REQUIRED ACTION
Say whether each statement agrees with the text on deadlines for filing employment claims, answering yes or no and quoting the words of the text that decide it. (a) An employee has one year to file a claim for false imprisonment under New York law. (b) Under the Family Medical Leave Act, an employee has three years to file a claim when an employer retaliates. (c) A Dodd-Frank Act claim may be filed more than ten years after the violation happened.

PAGE EXTRACT
● ● ● ● ●

Age Discrimination in Employment Act: Employees have 300 days to file a claim with the EEOC for age-based discrimination in the workplace.
One Year Statutes of Limitations
Defamation: Employees have one year to file a complaint in a court of competent jurisdiction for libel and slander. Defamation lawsuits include both slander and libel.
Intentional Torts: Employees have a year to file a claim for any of the intentional torts recognized by New York Law, including battery, conversion, assault, and false imprisonment.
Two Year Statutes of Limitation
Fair Labor Standards Act: Employees have two years to file a claim wage and hour violations, which gets extended to three years for reckless or willful violations. Generally, most claims have a three year statute of limitations.
Family Medical Leave Act: Employees have two years to file a claim when an employer retaliates against them or interferes with their right to leave.
Three Year Statutes of Limitations
New York City Human Rights Law: Employees have three years to file a claim under the Human Rights Law. This law is broad and covers discrimination based on age, race, creed, color, national origin, gender, disability, and other classes.
New York State Human Rights Law: Employees have three years to file a claim based on employment discrimination under state law. The state law covers many classes, including a person’s status as a domestic violence victim, criminal record, or predisposing genetic conditions.
Dodd-Frank Act: Employees have six years from the date that their employer retaliated against them. Or, they must file within three years after the employee came to know or should have known facts material to the claim. Employees cannot file claims more than ten years after the violation happened.
42 U.S. Code Section 1983: People can sue the government for civil rights abuses when the defendant acts under the color of state or local law. Victims of civil rights abuses have three years from the date of the violation to file a claim.

● ● ● ● ●

EXCERPTED DATA
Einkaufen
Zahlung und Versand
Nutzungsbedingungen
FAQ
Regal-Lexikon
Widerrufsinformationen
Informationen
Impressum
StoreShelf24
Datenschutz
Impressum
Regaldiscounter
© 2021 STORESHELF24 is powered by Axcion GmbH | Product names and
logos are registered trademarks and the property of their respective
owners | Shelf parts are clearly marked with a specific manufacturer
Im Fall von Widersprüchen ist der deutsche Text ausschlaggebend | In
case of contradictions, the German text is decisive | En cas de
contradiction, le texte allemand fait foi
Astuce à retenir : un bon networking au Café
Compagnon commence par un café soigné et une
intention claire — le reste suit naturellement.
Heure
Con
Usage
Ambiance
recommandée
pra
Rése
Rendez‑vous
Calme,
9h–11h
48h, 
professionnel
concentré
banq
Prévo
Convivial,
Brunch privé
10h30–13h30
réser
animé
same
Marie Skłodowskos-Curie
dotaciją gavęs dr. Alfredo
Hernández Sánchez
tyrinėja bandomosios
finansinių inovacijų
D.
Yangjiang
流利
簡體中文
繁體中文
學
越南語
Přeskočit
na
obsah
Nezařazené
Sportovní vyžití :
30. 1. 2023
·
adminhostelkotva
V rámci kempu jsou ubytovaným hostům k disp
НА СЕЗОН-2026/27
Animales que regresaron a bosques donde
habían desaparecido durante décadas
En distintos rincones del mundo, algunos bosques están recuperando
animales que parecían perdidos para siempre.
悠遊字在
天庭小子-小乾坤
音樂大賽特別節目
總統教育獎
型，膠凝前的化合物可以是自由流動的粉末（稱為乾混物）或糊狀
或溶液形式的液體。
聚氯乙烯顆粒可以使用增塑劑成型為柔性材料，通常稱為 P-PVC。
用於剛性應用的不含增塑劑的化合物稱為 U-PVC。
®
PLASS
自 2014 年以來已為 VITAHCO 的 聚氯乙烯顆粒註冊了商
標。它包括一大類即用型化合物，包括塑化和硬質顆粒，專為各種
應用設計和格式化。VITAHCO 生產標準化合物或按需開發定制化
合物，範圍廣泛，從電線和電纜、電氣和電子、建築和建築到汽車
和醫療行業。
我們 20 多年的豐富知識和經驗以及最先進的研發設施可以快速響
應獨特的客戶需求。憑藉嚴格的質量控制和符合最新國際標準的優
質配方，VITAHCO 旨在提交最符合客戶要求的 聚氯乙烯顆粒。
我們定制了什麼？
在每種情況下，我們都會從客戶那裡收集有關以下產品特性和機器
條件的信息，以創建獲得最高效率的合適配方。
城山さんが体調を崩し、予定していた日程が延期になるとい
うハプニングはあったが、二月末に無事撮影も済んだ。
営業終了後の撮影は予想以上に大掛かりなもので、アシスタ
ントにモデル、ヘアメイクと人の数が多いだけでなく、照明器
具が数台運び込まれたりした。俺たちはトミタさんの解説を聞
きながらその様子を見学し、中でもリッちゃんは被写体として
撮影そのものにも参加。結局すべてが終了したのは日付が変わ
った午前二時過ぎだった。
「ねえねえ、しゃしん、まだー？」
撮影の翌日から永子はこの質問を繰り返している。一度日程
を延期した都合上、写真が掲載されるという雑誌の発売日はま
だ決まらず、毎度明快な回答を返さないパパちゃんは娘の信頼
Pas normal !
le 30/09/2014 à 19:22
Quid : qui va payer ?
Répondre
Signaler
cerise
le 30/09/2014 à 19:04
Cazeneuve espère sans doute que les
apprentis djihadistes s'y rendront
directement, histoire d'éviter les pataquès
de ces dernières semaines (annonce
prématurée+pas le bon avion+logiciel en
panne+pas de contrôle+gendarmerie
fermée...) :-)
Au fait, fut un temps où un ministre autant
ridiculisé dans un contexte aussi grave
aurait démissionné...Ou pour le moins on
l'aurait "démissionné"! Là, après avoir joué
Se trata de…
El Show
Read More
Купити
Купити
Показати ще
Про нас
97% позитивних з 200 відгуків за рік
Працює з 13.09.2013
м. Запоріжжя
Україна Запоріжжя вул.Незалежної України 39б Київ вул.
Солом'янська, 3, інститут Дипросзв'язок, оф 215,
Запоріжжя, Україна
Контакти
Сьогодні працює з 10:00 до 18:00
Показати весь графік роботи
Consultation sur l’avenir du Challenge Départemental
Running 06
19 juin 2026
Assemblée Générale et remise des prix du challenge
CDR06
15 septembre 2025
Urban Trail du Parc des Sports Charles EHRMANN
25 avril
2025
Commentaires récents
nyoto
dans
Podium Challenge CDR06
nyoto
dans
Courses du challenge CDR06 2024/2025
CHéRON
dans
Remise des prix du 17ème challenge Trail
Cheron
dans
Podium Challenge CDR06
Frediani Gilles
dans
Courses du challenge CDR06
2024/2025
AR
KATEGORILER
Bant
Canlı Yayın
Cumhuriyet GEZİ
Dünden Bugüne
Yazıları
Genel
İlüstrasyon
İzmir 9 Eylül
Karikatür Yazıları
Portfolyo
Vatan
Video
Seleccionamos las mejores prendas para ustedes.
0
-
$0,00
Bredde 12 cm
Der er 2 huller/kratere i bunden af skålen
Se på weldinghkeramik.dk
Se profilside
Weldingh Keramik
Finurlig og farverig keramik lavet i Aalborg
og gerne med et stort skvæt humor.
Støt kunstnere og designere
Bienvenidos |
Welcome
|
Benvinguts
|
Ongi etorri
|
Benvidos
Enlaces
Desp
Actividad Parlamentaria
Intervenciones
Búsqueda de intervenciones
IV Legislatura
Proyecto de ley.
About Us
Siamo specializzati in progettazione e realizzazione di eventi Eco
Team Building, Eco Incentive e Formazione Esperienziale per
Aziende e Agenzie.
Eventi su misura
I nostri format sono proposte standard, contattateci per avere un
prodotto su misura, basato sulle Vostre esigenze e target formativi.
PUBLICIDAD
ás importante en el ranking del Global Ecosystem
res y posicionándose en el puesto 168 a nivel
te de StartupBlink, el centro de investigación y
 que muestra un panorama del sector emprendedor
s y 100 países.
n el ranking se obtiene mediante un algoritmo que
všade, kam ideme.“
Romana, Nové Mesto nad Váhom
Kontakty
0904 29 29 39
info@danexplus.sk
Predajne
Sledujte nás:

● ● ● ● ●

YOUR SOLUTION
(a) Yes: "Employees have a year to file a claim for any of the intentional torts recognized by New York Law, including battery, conversion, assault, and false imprisonment."
(b) No: "Employees have two years to file a claim when an employer retaliates against them or interferes with their right to leave."
(c) No: "Employees cannot file claims more than ten years after the violation happened."